Officier de marine, il baptisa une expédition insolite. En 1821, à la tête du Beaver, il est chargé d’acheminer depuis Sainte-Hélène vers l’Angleterre la missive annonçant la mort de Napoléon.
Écrivain, il suscita l’admiration de Mark Twain, Joseph Conrad, Ernest Hemingway pour son roman Le Vaisseau fantôme.
Sa nouvelle Comment écrire un livre de voyage (Les éditions du Sonneur, mai 2013) délivre un certain nombre de clés pour accomplir une tâche où l’inspiration le dispute à la technique narrative. Elle  n’est pas à la portée de tous et tient moins du guide pratique que du conte philosophique.
Aurons-nous l’état d’esprit nécessaire ? Il faudrait tout lire d’un auteur, le porter aux nues, dénigrer ses concurrents… Disposerons-nous des ingrédients indispensables, tel qu’énumérés dans un dialogue savoureux d’ironie entre le maître (Barnstaple) [on ne disait pas « coach » au XIXe siècle] et l’écrivain en mal d’inspiration (Ansard) ?
On laissera découvrir tout cela au lecteur, tant la nouvelle est brève mais réussie. Elle raille avec un humour très british les mœurs de l’édition et des lecteurs qui se contentent de peu et de beaucoup de précédés.
Comment écrire un livre de voyage peut prendre place à côté de Voyage autour de ma chambre, écrit par Xavier de Maistre en 1794, et l’essai de Pierre Bayard, Comme parler des livres que l’on n’a pas lus, tant le titre complet de la nouvelle de Frederick Marryat pourrait être : « Comment écrire un livre de voyage sans quitter sa chambre ».

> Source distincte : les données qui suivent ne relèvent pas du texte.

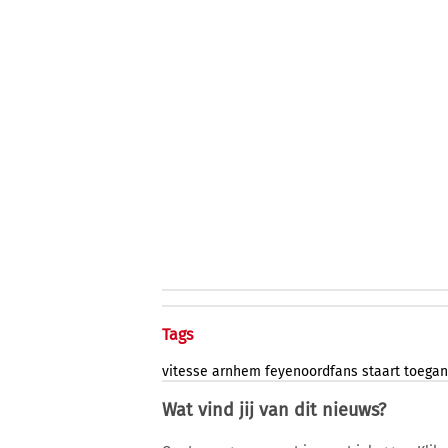
Tags
vitesse
arnhem
feyenoordfans
staart
toegan
Wat vind jij van dit nieuws?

[Congo, J-34] Le Cœur des enfants léopards

J’écoute France-Culture. Il est 20h. C’est l’Été de lectures, coordonné par Blandine Masson, enregistré il y a peu au festival d’Avignon. Au menu le Congo (et Paris) du Berlinois Wilfried N’Sondé, rencontré naguère lors de la sortie de son premier roman, le très beau Cœur des enfants léopards. Un manuscrit envoyé par la poste, un éditeur curieux et passionné (Bernard Magnier), un beau succès.

Une adaptation de Criss Niangouna, le frère de Dieudonné, artiste associé au festival :
« C’est pas pour ça que tu es venu en France mon fils ! J’ai peur des interrogations, des années de questions qui encombrent mon cerveau. T’es qui ? Tu viens d’où ? T’as bien travaillé à l’école ? C’est comment ton pays ? »

Puis j’écoute :
« N’oublie pas l’histoire, d’où tu viens, où tu vas, rappelle-toi toujours la brousse, la jungle, les léopards, nos esprits qui appellent et agissent jusqu’au-delà des chaînes de la servilité. Ils sont grands, puisqu’ils ont vaincu la mort. Écoute avec la peau pour entendre les
images, plonge-toi tout entier en elles, elles te guideront, géomètres fidèles et
infatigables. »

Je relis le résumé de l’éditeur :
« Un jeune homme retrouve ses esprits au fond d’une cellule, en garde à vue. Que s’est-il passé ? Mireille, son grand amour, l’a quitté brusquement, il a beaucoup bu… Comment se rappeler ? Un policier le bouscule, l’interroge, mais les vraies questions viennent d’ailleurs : dans le brouillard de ses pensées, c’est la voix des ancêtres qui résonne soudain, comme un chant intérieur venu d’Afrique, invoquant les valeurs du partage, de l’honneur, de l’héritage et de l’espoir. Mais l’Afrique est loin pour le narrateur qui vit en région parisienne, dans le quartier métissé où, dès l’enfance, il a connu Mireille et les amis avec lesquels il a grandi, au milieu desquels il a changé. »

Afrique lointaine pour le narrateur. Mais très proche pour moi.

À écouter sur France-Culture.Fictions.